Coulter urges more help for Farmers

Rev Dr Robert Coulter, the Ulster Unionist Party Assembly member for North Antrim and UUP Stormont Commissioner, has warned that the constituency’s farming community needs urgent action from the Exectuive if it is not to face the same financial ruin that happened to Northern Ireland’s linen industry.
Assemblyman Dr Coulter added: “Whilst as a community, we greatly welcome the Executive budget proposals for spending more than five billion pounds on hospitals, schools and roads across the Province over the next three years as well as the challenge of creating 6,500 jobs, the Executive must ensure our at times hard-pressed farming community gets its fair share of the investment.
“Agriculture is one of the main industries in this predominantly rural constituency and our farming community was already strained to breaking point because of the Foot and Mouth crisis.
“North Antrim’s farming families provide a massive contribution to the social, economic and environmental life of the constituency.
“Those families have had to face the various economic millstones heaped on them by the European Union. They want to see urgent action in terms of cash aid, not pathetic words of sympathy or empty promises.

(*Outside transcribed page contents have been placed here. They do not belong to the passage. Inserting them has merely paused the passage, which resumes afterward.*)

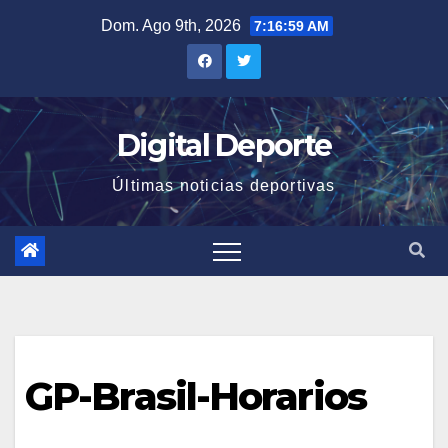
Saltar
Dom. Ago 9th, 2026
7:16:59 AM
al
contenido
Digital Deporte
Últimas noticias deportivas
GP-Brasil-Horarios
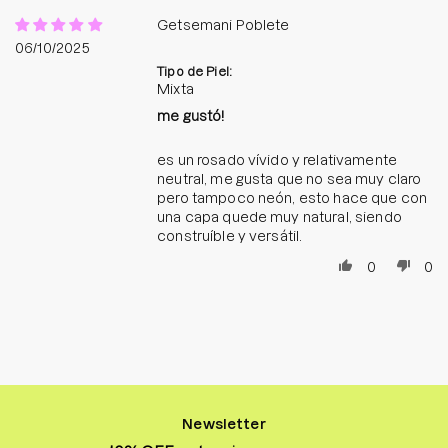
Getsemani Poblete
06/10/2025
Tipo de Piel:
Mixta
me gustó!
es un rosado vívido y relativamente
neutral, me gusta que no sea muy claro
pero tampoco neón, esto hace que con
una capa quede muy natural, siendo
construíble y versátil.
0
0
Newsletter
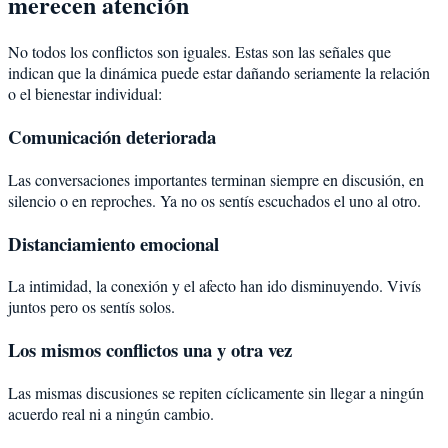
merecen atención
No todos los conflictos son iguales. Estas son las señales que
indican que la dinámica puede estar dañando seriamente la relación
o el bienestar individual:
Comunicación deteriorada
Las conversaciones importantes terminan siempre en discusión, en
silencio o en reproches. Ya no os sentís escuchados el uno al otro.
Distanciamiento emocional
La intimidad, la conexión y el afecto han ido disminuyendo. Vivís
juntos pero os sentís solos.
Los mismos conflictos una y otra vez
Las mismas discusiones se repiten cíclicamente sin llegar a ningún
acuerdo real ni a ningún cambio.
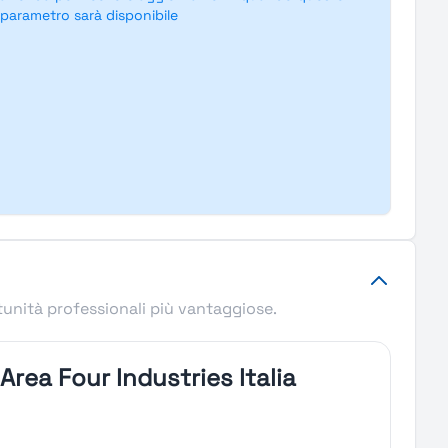
parametro sarà disponibile
tunità professionali più vantaggiose.
 Area Four Industries Italia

“The agricultural community forms not just a major part of the commercial backbone of North Antrim, but also of this entire Province. We must not allow the fight to save this important industry to become a party political or sectarian football. I would appeal to the entire North Antrim community to unite behind the constituency’s farmers.
“The livelihoods of many thousands of people in the farming industry are at risk right across the Province. However, it is not only those directly involved in farming who stand to lose if the Ulster agricultural industry goes under financially.
“The vast consumer market in Northern Ireland will also suffer. They represent the hundreds of thousands of people in the Province who buy farm produce, such as milk, beef, bacon, eggs, poultry products, and vegetables.
“Various sectors of the Province’s farming community have suffered drastically for more than a decade. The beef, poultry, pig and land-based farmers have all faced financial ruin in recent years. The time has come for a community-wide campaign to save our farming industry, whatever the sector. This united campaign must spread across every city, town, village and hamlet in our Province.
“The people of Northern Ireland can help considerably by ensuring when they buy their groceries from the shops and supermarkets, that they only purchase commodities produced by our local farmers. In this fight to save our local farming industry, each of us has a role to play. Let us all move forward together as a community and ensure that the Ulster farming industry survives well into the new millennium,” said Assemblyman Dr Coulter.